At the close of my two day conference (yawn) I headed south from Keystone, a ski town at about 9,000 feet elevation, towards Hartsel, a locality known for blue to grey-yellow barite, said to be open for collecting. My route took me over the Hoosier Pass, elevation 11,000+ feet, where my visual fields began to dim, and it got a little harder to think straight due to an altitude effect on my flatlander circulatory system. I remember wondering why all the other drivers were sheepishly observing the impossibly low speed limits. In my rush to get down to a richer atmosphere, I encountered the sole police officer in the town of Alma, “The Highest Incorporated Town in America”, it said on my speeding ticket.

As I tried (unsuccessfully) to wriggle out of this citation, I complimented Alma’s finest (and only) on his mineralogically famous town, being the location of the Sweet Home Mine, and its world class rhodochrosite. To my delight, the officer pointed out that the Sweet Home was having an open house that same day. I had heard on the Internet that Bryan Lees’ crew sporadically admitted people for tours of this - locality. I had previously dismissed my chances for a tour as nil, so I never considered looking into it. But this was my lucky day, and the policeman led me to the well-maintained access road. A few minutes later I stood before the mine portal and equipment shed, talking with a miner, ogling a large matrix specimen of rhodochrosite on a bed of quartz needles.

Soon, Dean, the mine geologist appeared and began the tour with a description of the mine’s history (originally a mediocre silver mine where rhodochrosite was discarded), followed by a talk on the local geology. We donned hard hats with miner’s lamps, rubber boots, provided by the crew, and were led into the adit itself. Along the way, we were informed that Bryan Lees was a fine mine operator and employer, as Dean pointed out the infrastructure features, such as the ventilation, power, and water supply lines, and the safe haven room, in the event of a cave-in. We passed 70-year old graffiti, and finally a storage area laden with recently found matrix specimens of rhodochrosite, hubnerite and fluorite. We were led past the locations of famous pockets, which have produced the best rhodochrosites ever found. Shards of red were scattered here and there on the floor of the adit. (Yes, some of them found their way home with me.)

Outside, I collected on the fresh dumps for several hours, finding a few quartz vein specimens of rhodochrosite rhombs to ¼”, sprinkled with fluorite and hubnerite, as well as numerous loose cleavages of rhodochrosite to 3/8”. While I was there, a group of schoolteachers were chatting as they casually looked through the dirt, and one found a deep red 1” rhomb that still takes my breath away. Whatever high altitude effect I experienced just didn’t seem to matter anymore as I scrambled around the dumps on that bright cool afternoon.

> [GIVEN INFORMATION]:
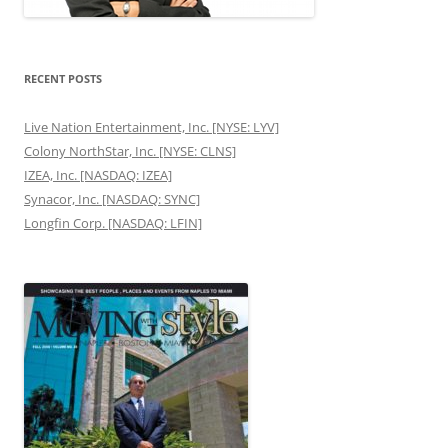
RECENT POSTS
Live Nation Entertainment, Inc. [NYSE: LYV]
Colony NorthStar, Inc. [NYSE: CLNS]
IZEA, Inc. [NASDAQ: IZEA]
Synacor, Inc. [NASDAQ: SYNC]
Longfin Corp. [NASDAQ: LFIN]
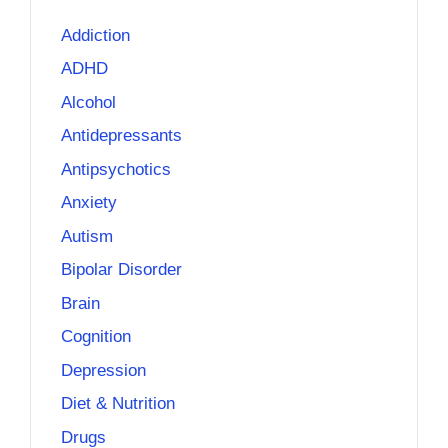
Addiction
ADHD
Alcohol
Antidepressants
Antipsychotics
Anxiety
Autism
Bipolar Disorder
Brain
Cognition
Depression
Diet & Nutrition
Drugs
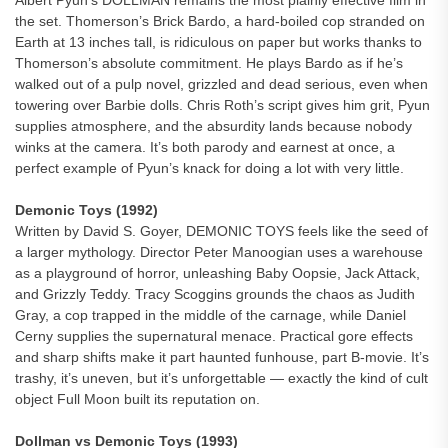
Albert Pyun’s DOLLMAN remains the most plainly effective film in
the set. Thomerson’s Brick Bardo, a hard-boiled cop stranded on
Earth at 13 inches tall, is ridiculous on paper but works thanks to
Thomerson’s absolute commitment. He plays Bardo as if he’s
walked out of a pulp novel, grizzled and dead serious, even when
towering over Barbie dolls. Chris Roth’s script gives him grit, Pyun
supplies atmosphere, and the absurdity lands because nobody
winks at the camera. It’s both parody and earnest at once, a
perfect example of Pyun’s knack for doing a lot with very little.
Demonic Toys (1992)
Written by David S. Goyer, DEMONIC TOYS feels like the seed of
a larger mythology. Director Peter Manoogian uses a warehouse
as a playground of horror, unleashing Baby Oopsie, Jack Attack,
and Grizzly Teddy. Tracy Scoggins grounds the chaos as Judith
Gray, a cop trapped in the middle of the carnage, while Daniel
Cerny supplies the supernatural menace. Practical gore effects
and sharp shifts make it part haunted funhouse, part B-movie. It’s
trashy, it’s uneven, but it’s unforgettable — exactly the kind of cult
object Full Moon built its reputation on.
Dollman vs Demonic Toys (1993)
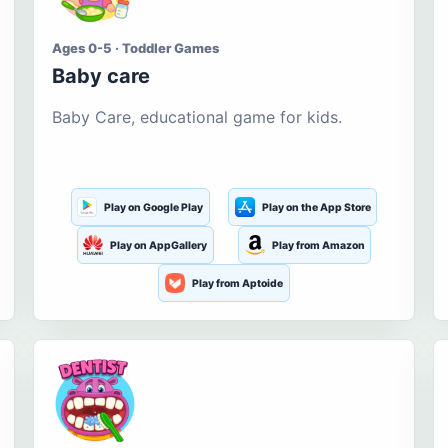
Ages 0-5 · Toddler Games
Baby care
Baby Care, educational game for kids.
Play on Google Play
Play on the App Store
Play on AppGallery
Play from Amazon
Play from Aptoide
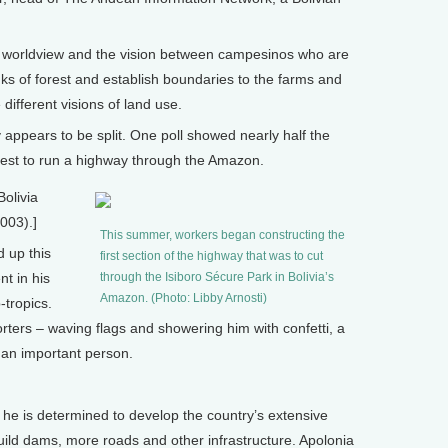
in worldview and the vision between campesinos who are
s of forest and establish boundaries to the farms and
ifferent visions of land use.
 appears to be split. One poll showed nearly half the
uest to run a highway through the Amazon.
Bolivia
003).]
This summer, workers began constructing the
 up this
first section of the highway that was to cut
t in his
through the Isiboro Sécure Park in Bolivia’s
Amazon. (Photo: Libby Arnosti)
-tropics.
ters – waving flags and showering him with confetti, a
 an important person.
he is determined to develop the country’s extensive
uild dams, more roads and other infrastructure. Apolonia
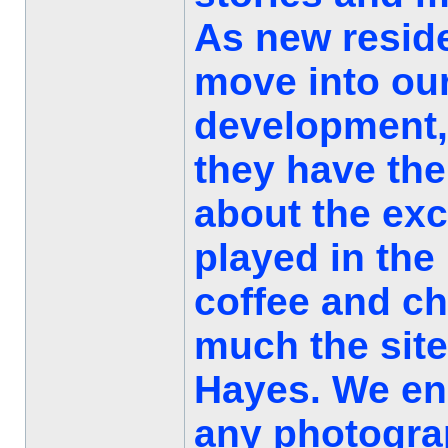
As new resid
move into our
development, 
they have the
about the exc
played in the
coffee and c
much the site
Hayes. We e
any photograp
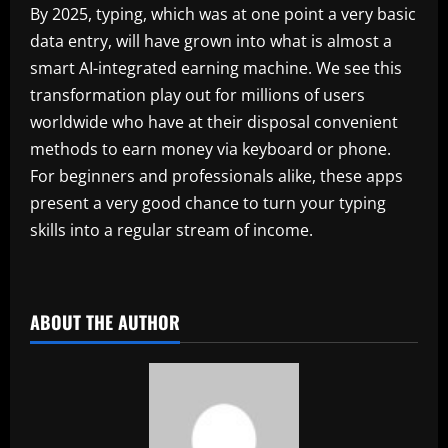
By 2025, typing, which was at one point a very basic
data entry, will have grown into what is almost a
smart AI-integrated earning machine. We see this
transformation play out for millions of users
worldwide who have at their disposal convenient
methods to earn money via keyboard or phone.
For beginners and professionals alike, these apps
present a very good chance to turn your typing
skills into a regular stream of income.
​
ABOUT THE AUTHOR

> [TASKS TO CARRY OUT]:
**1.** According to the collecting-trip account, what was the Sweet Home Mine originally?
**2.** Rewrite the stretch of the records from their start through the line containing "Longfin Corp. [NASDAQ: LFIN]", swapping "NASDAQ" for "Nasdaq" and leaving everything else unchanged. Omit the pictures.

> [SET OF ANSWERS]:
**1.** A mediocre silver mine where rhodochrosite was discarded.

**2.**
RECENT POSTS
Live Nation Entertainment, Inc. [NYSE: LYV]
Colony NorthStar, Inc. [NYSE: CLNS]
IZEA, Inc. [Nasdaq: IZEA]
Synacor, Inc. [Nasdaq: SYNC]
Longfin Corp. [Nasdaq: LFIN]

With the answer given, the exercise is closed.